CUBANET ... CUBANEWS

October 2, 2001



Immigration, Cuba under new scrutiny

Max J. Castro. Published Tuesday, October 2, 2001. The Miami Herald

The nation's new climate is recasting nearly every policy debate in a different light. That is no less true with respect to a pair of issues of deep interest to South Florida: immigration and Cuba. In each case, a trend toward a more-flexible policy was visible before Sept. 11, albeit much more so in the case of immigration. Will the trends continue, or will hard-line approaches prevail as they often do during na- tional crises?

The answer is uncertain, but advocates have been hard at work framing the implications of the terrorist attack in ways that will foster their objectives.

Immigration: There is little doubt the momentum has shifted. The last five years had not been kind to the anti-immigration lobby. Recently, it seemed as if the Bush administration and congressional Democrats were competing over which side was more pro-immigrant. The president was considering giving legal status to millions of undocumented Mexican immigrants; the Democrats offered a path toward legal residence and eventual citizenship to an even-larger number of immigrants without regard to country.

Since Sept. 11, immigration opponents clearly feel that the pendulum has swung in their direction. Some seem barely able to contain their glee. "Caught with our borders down!'' proclaimed the Internet magazine of ProjectUSA, an organization that promotes an anti-immigration message through billboards.

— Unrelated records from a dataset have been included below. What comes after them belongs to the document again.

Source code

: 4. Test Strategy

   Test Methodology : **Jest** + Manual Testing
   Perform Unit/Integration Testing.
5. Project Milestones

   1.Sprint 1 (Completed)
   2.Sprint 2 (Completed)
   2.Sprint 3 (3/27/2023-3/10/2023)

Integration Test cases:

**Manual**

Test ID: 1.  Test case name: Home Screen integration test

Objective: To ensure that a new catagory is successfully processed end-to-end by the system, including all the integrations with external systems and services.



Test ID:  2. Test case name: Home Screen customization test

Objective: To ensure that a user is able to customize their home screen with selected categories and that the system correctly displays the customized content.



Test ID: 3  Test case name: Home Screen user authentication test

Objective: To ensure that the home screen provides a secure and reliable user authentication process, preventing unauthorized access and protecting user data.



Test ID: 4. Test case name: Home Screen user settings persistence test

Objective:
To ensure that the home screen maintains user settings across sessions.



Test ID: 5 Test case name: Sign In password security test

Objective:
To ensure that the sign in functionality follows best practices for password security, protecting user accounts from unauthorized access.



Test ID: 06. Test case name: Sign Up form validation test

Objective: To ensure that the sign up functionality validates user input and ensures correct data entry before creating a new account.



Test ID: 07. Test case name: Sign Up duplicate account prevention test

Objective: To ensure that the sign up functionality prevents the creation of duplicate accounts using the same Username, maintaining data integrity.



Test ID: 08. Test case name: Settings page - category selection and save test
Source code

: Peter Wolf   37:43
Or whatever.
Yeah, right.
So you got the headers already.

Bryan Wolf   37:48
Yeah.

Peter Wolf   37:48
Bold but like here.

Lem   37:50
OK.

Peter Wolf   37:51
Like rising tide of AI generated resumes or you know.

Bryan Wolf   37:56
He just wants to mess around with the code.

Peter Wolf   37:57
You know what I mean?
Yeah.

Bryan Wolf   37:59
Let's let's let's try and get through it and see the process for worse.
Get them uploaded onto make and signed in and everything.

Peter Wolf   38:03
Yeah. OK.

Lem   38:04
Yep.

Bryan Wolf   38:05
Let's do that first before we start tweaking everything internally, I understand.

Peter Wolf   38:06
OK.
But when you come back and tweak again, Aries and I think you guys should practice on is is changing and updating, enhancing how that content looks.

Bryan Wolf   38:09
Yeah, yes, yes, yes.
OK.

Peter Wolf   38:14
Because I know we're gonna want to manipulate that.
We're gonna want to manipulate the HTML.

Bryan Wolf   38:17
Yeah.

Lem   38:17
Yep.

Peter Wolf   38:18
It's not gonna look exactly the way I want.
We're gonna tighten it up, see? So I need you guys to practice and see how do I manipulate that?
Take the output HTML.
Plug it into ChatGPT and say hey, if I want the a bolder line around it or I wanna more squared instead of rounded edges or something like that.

Yet the real agenda of anti-immigration groups is the same now as it was before. It has little to do with homeland security and much with bias toward immigrants. In their own words, which betray them, the main thing ProjectUSA and other anti-immigration groups would like the government to do is stop all immigration to give "the assimilation process time to counter the growing presence of unassimilated, impenetrable culturally antagonistic ethnic enclaves.'' They want "another immigration time-out similar to what we had between 1925 and 1965.''

The truth about 1925-1965 is that it was a time in which racist rules, enacted during the anti-immigrant hysteria of the 1920s, governed immigration policy (as they did many other aspects of public life). Is that the Utopia to which immigration hard-liners want us to return? Still, immigrant advocates have their work cut out; a foreign threat plus a deep recession is the perfect breeding ground for xenophobia.

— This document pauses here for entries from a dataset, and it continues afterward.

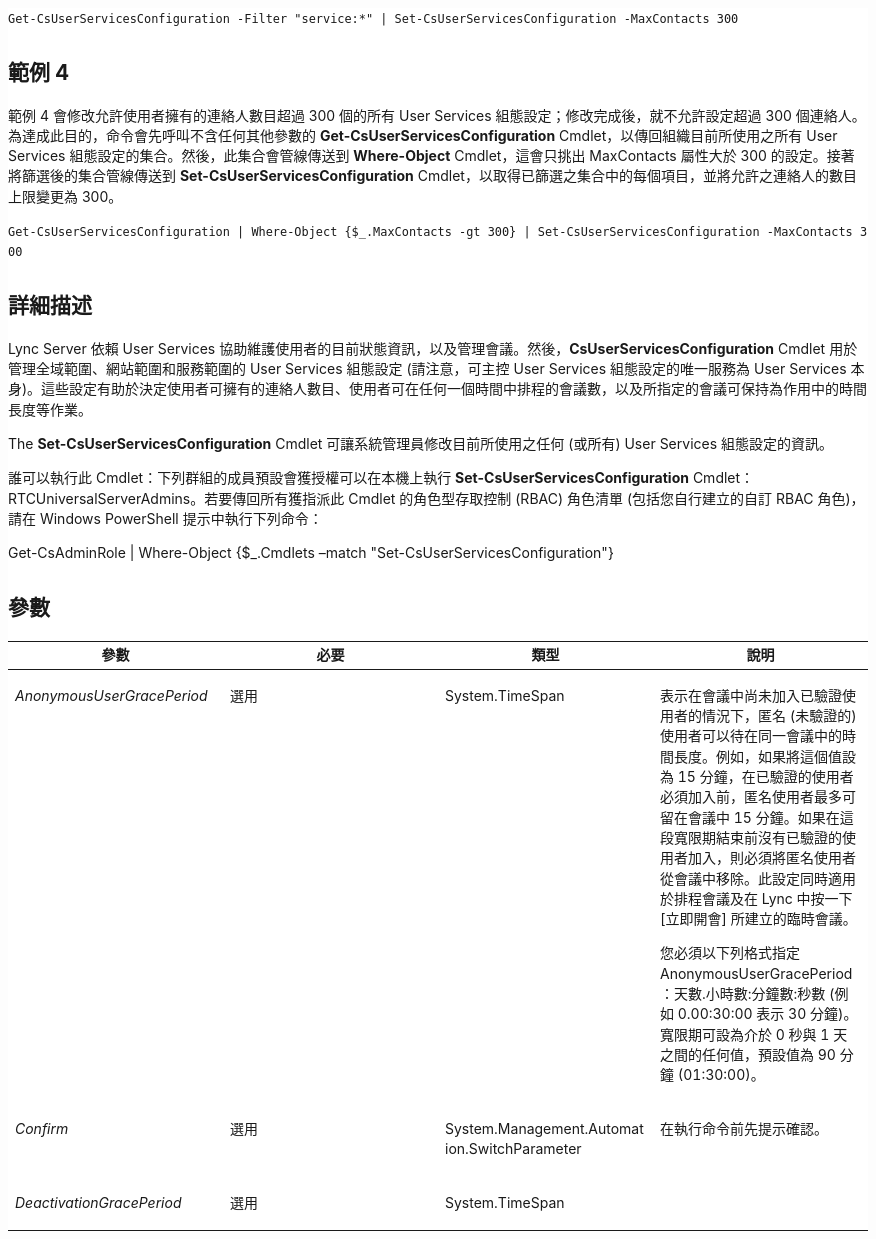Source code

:     Get-CsUserServicesConfiguration -Filter "service:*" | Set-CsUserServicesConfiguration -MaxContacts 300

## 範例 4

範例 4 會修改允許使用者擁有的連絡人數目超過 300 個的所有 User Services 組態設定；修改完成後，就不允許設定超過 300 個連絡人。為達成此目的，命令會先呼叫不含任何其他參數的 **Get-CsUserServicesConfiguration** Cmdlet，以傳回組織目前所使用之所有 User Services 組態設定的集合。然後，此集合會管線傳送到 **Where-Object** Cmdlet，這會只挑出 MaxContacts 屬性大於 300 的設定。接著將篩選後的集合管線傳送到 **Set-CsUserServicesConfiguration** Cmdlet，以取得已篩選之集合中的每個項目，並將允許之連絡人的數目上限變更為 300。

    Get-CsUserServicesConfiguration | Where-Object {$_.MaxContacts -gt 300} | Set-CsUserServicesConfiguration -MaxContacts 300

## 詳細描述

Lync Server 依賴 User Services 協助維護使用者的目前狀態資訊，以及管理會議。然後，**CsUserServicesConfiguration** Cmdlet 用於管理全域範圍、網站範圍和服務範圍的 User Services 組態設定 (請注意，可主控 User Services 組態設定的唯一服務為 User Services 本身)。這些設定有助於決定使用者可擁有的連絡人數目、使用者可在任何一個時間中排程的會議數，以及所指定的會議可保持為作用中的時間長度等作業。

The **Set-CsUserServicesConfiguration** Cmdlet 可讓系統管理員修改目前所使用之任何 (或所有) User Services 組態設定的資訊。

誰可以執行此 Cmdlet：下列群組的成員預設會獲授權可以在本機上執行 **Set-CsUserServicesConfiguration** Cmdlet：RTCUniversalServerAdmins。若要傳回所有獲指派此 Cmdlet 的角色型存取控制 (RBAC) 角色清單 (包括您自行建立的自訂 RBAC 角色)，請在 Windows PowerShell 提示中執行下列命令：

Get-CsAdminRole | Where-Object {$\_.Cmdlets –match "Set-CsUserServicesConfiguration"}

## 參數


<table>
<colgroup>
<col style="width: 25%" />
<col style="width: 25%" />
<col style="width: 25%" />
<col style="width: 25%" />
</colgroup>
<thead>
<tr class="header">
<th>參數</th>
<th>必要</th>
<th>類型</th>
<th>說明</th>
</tr>
</thead>
<tbody>
<tr class="odd">
<td><p><em>AnonymousUserGracePeriod</em></p></td>
<td><p>選用</p></td>
<td><p>System.TimeSpan</p></td>
<td><p>表示在會議中尚未加入已驗證使用者的情況下，匿名 (未驗證的) 使用者可以待在同一會議中的時間長度。例如，如果將這個值設為 15 分鐘，在已驗證的使用者必須加入前，匿名使用者最多可留在會議中 15 分鐘。如果在這段寬限期結束前沒有已驗證的使用者加入，則必須將匿名使用者從會議中移除。此設定同時適用於排程會議及在 Lync 中按一下 [立即開會] 所建立的臨時會議。</p>
<p>您必須以下列格式指定 AnonymousUserGracePeriod：天數.小時數:分鐘數:秒數 (例如 0.00:30:00 表示 30 分鐘)。寬限期可設為介於 0 秒與 1 天之間的任何值，預設值為 90 分鐘 (01:30:00)。</p></td>
</tr>
<tr class="even">
<td><p><em>Confirm</em></p></td>
<td><p>選用</p></td>
<td><p>System.Management.Automation.SwitchParameter</p></td>
<td><p>在執行命令前先提示確認。</p></td>
</tr>
<tr class="odd">
<td><p><em>DeactivationGracePeriod</em></p></td>
<td><p>選用</p></td>
<td><p>System.TimeSpan</p></td>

That is not to say that the Immigration and Naturalization Service should not do a better job of controlling the borders. But consider that in 1998 more than 30 million visitors were admitted into the United States. How do you keep track of 30 million people? Even Cuba, a tightly controlled island, failed to prevent a group of amateur terrorists masquerading as tourists from bombing several Havana hotels and restaurants in 1997. Only better human intelligence and a more-humane, intelligent foreign policy, not a Draconian immigration policy, will make us safer.

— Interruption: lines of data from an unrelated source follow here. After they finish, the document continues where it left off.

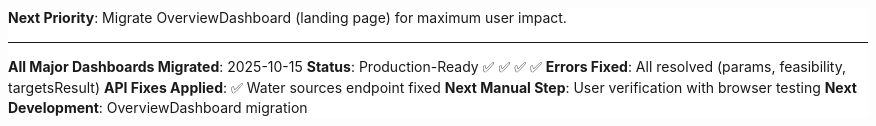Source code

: **Next Priority**: Migrate OverviewDashboard (landing page) for maximum user impact.

---

**All Major Dashboards Migrated**: 2025-10-15
**Status**: Production-Ready ✅ ✅ ✅ ✅
**Errors Fixed**: All resolved (params, feasibility, targetsResult)
**API Fixes Applied**: ✅ Water sources endpoint fixed
**Next Manual Step**: User verification with browser testing
**Next Development**: OverviewDashboard migration
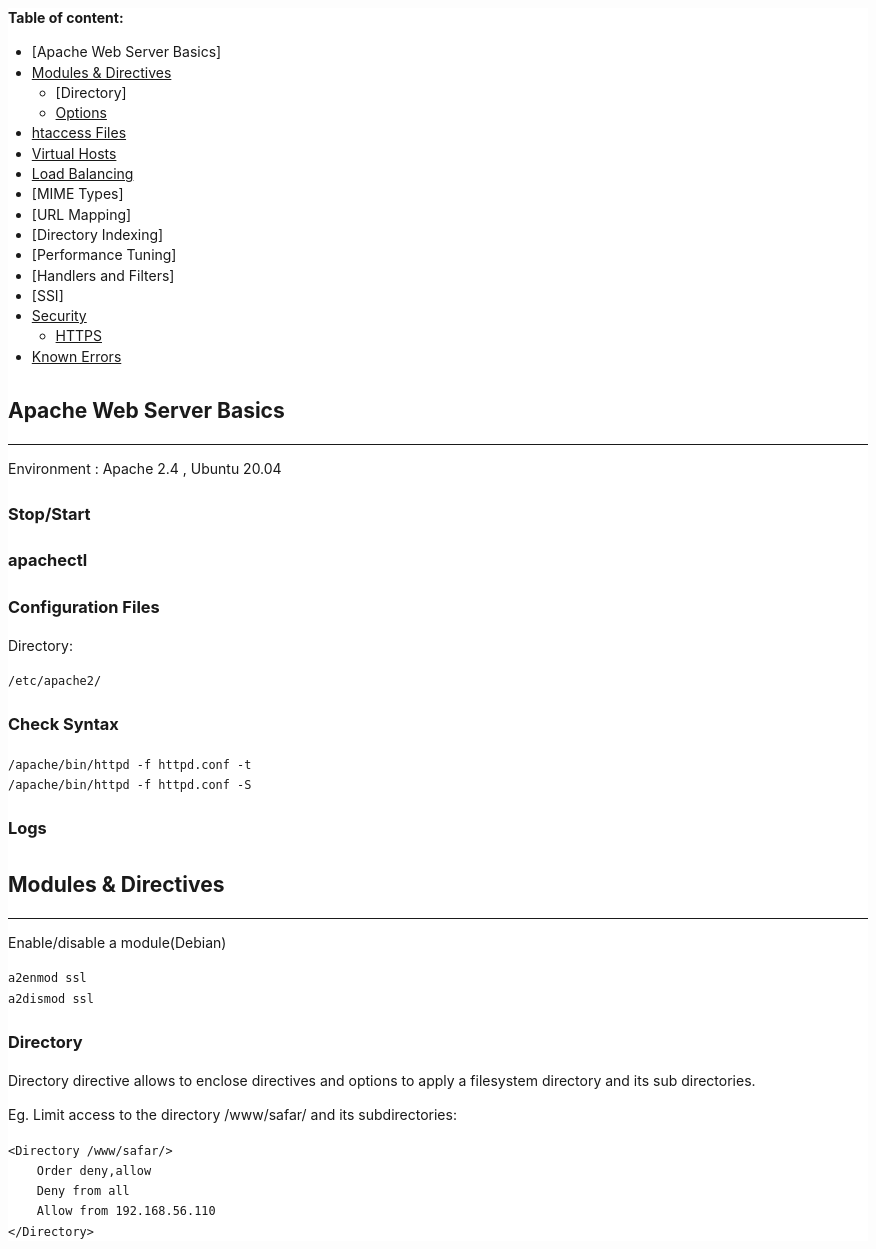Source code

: **Table of content:**
- [Apache Web Server Basics]
- [Modules & Directives](#modules--directives)
	- [Directory]
	- [Options](#options)
- [htaccess Files](#htaccess-files)
- [Virtual Hosts](#virtual-hosts) 
- [Load Balancing](#load-balancing)
- [MIME Types]
- [URL Mapping]
- [Directory Indexing]
- [Performance Tuning]
- [Handlers and Filters]
- [SSI]
- [Security](#security)
	- [HTTPS](#https)
- [Known Errors](#known-errors)

## Apache Web Server Basics
----------------------------------
Environment : Apache 2.4 , Ubuntu 20.04
### Stop/Start
### apachectl
### Configuration  Files
Directory:

	/etc/apache2/

### Check Syntax

	/apache/bin/httpd -f httpd.conf -t
	/apache/bin/httpd -f httpd.conf -S

### Logs

## Modules & Directives
---------------------------------
Enable/disable a module(Debian)

	a2enmod ssl
	a2dismod ssl
### Directory
Directory directive allows to enclose directives and options to apply a filesystem directory and its sub directories.

Eg. Limit access to the directory /www/safar/ and its  subdirectories:

	<Directory /www/safar/> 
        Order deny,allow
        Deny from all
        Allow from 192.168.56.110        
    </Directory>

Cuba: Hawks are trying to parlay the fact that the island is on the State Department's list of nations that sponsor terrorism into a tougher U.S. stand, perhaps even military action.

Doves counter that the list is influenced by politics: Nations that should be on the list are not (Afghanistan), while nations that should not be are (Cuba). They argue that Cuba is on the list largely to satisfy hard-line exiles and that U.S. officials privately acknowledge that Cuba currently does not sponsor terrorism. They say that the United States should take Fidel Castro up on the offer to cooperate in the fight against terrorism and use that as a springboard for better bilateral relations.

It is anybody's guess who will prevail, but it seems certain that hawks won't get what they want. The U.S policy on Cuba is already a sore point with the very international community that the United States is trying to rally. It would be folly to create a rift for the sake of a secondary and unnecessary fight.